I've been to the Rocky Mountains National Park, the Canadian Rockies by Banff National Park, and Eagle Mountain in the Minnesota Boundary Waters Canoe Area Wilderness.  These of course are nothing like the King of all mountains, Mt. Everest.

I've always been fascinated by Mt. Everest.  She rises 29,029 feet into thin air.  Many people have lost their lives on the mountain.  Remember the 1996 blizzard that took the lives of eight climbers near the summit, a disaster that later became the Jon Krakauer book and movie Into Thin Air.

Thousands of people head to Katmandu, Nepal every year with the hopes of climbing to the summit of Mt. Everest.  A trip to the top can cost around $100,000.00 bucks.  With that many people spending months on the mountain comes mountains of garbage left behind.

┄┄┄┄┄┄

• [TASK BRIEF]: Copy the Mt. Everest text, starting with "Thousands of people" and going on through "garbage left behind.", substituting "trash" for "garbage".

┄┄┄┄┄┄

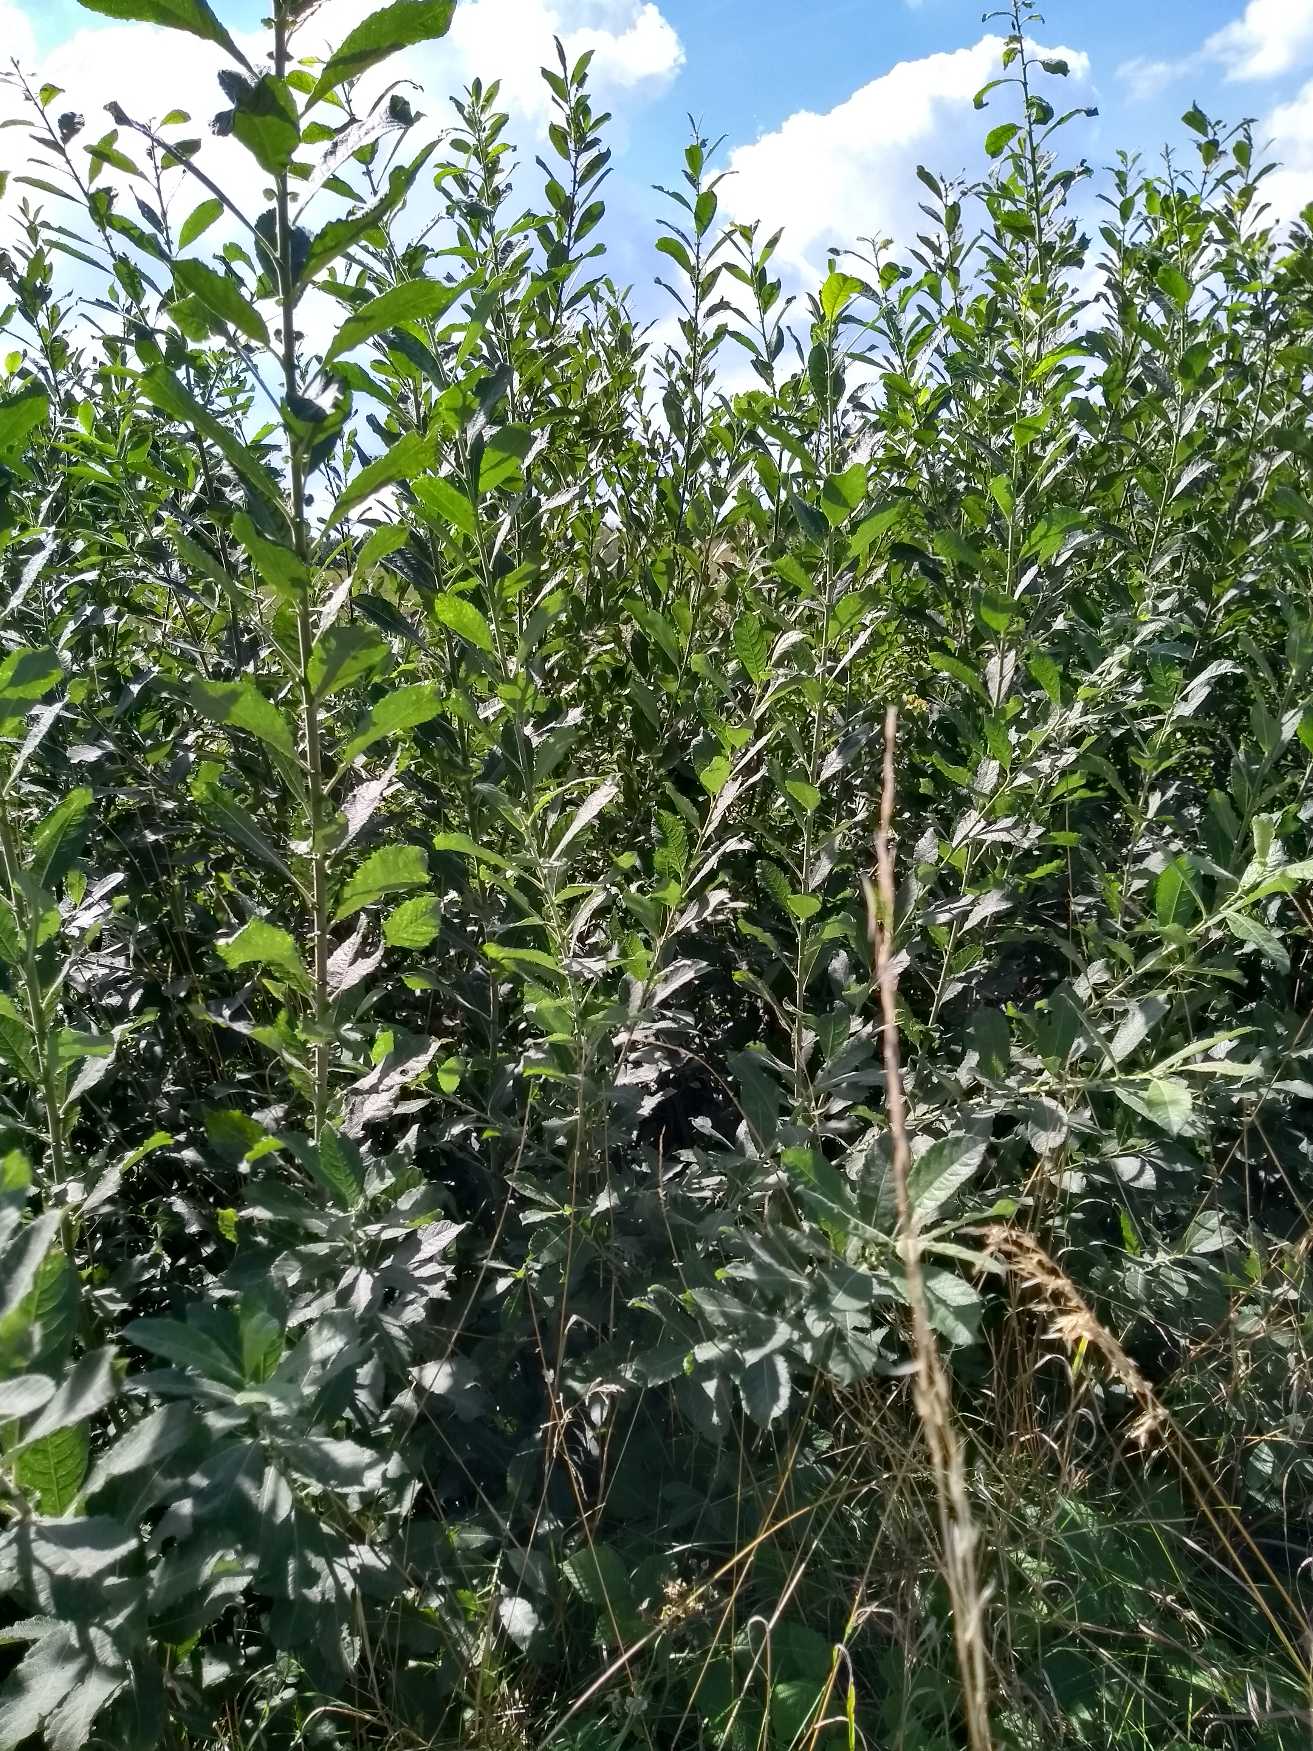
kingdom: Plantae
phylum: Tracheophyta
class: Magnoliopsida
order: Malpighiales
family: Salicaceae
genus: Salix
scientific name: Salix cinerea
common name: Grå-pil
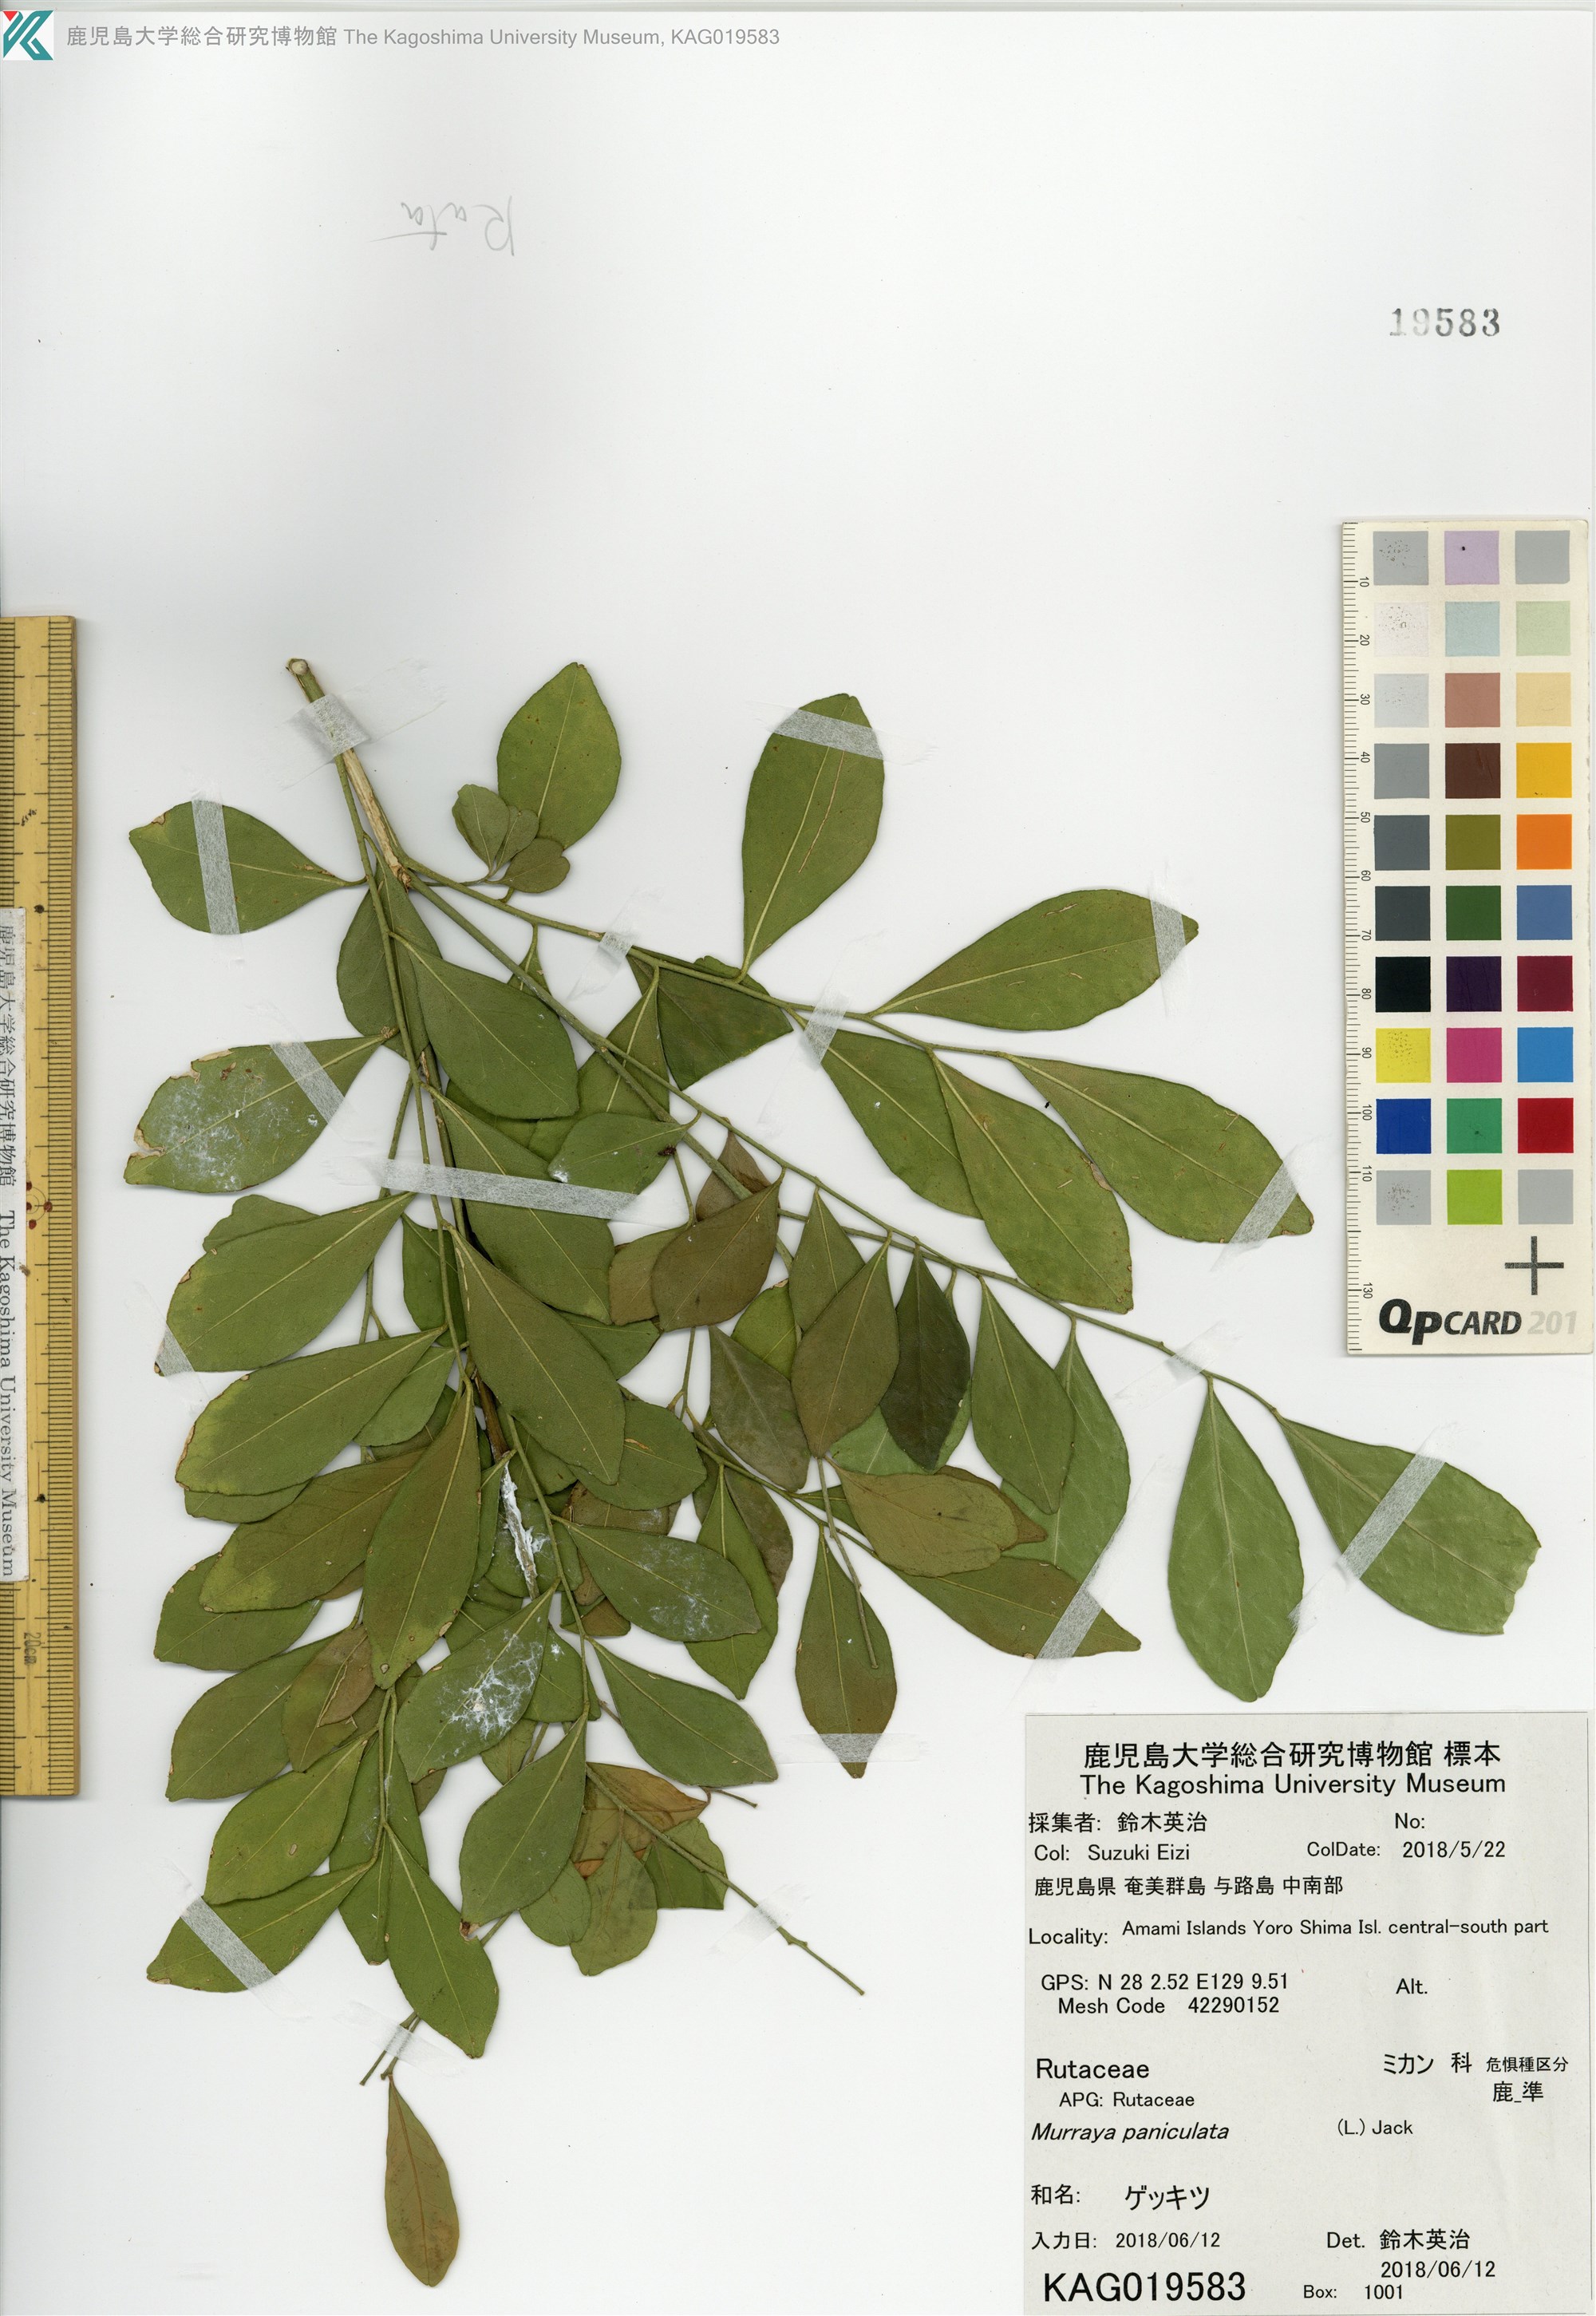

┄┄┄┄┄┄

• [SOLUTION]:
Thousands of people head to Katmandu, Nepal every year with the hopes of climbing to the summit of Mt. Everest.  A trip to the top can cost around $100,000.00 bucks.  With that many people spending months on the mountain comes mountains of trash left behind.